PROVIDED ENTRIES:

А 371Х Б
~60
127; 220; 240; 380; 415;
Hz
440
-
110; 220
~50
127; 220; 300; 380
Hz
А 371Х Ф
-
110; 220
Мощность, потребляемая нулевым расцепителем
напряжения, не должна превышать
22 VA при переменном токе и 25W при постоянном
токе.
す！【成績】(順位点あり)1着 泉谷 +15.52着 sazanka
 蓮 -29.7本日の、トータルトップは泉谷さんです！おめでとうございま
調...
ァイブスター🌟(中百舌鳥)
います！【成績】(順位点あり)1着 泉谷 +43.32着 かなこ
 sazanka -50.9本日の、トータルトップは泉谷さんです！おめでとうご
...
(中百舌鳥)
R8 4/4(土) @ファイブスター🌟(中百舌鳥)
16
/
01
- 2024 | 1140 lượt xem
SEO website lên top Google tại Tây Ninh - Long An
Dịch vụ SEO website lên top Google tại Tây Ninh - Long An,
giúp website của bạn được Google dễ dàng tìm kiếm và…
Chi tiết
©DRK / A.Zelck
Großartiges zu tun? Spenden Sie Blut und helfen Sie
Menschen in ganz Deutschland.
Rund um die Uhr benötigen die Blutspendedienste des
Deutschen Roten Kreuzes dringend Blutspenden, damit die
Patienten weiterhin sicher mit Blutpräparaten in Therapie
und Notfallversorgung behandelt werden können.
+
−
* * *
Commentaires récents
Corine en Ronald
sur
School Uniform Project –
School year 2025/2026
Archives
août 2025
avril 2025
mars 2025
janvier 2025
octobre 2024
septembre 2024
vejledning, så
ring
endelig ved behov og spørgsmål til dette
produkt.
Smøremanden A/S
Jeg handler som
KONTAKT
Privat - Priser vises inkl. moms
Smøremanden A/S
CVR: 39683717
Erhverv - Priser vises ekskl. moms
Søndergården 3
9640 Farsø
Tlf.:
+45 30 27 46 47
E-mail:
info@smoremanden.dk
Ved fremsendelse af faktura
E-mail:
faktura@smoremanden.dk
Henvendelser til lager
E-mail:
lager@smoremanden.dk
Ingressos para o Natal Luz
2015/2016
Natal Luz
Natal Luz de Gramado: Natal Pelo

EXERCISE BRIEF: Once you have found every line in the listing that holds the string "moms", copy each of them.

ANSWER TO THE PROBLEM:
Privat - Priser vises inkl. moms
Erhverv - Priser vises ekskl. moms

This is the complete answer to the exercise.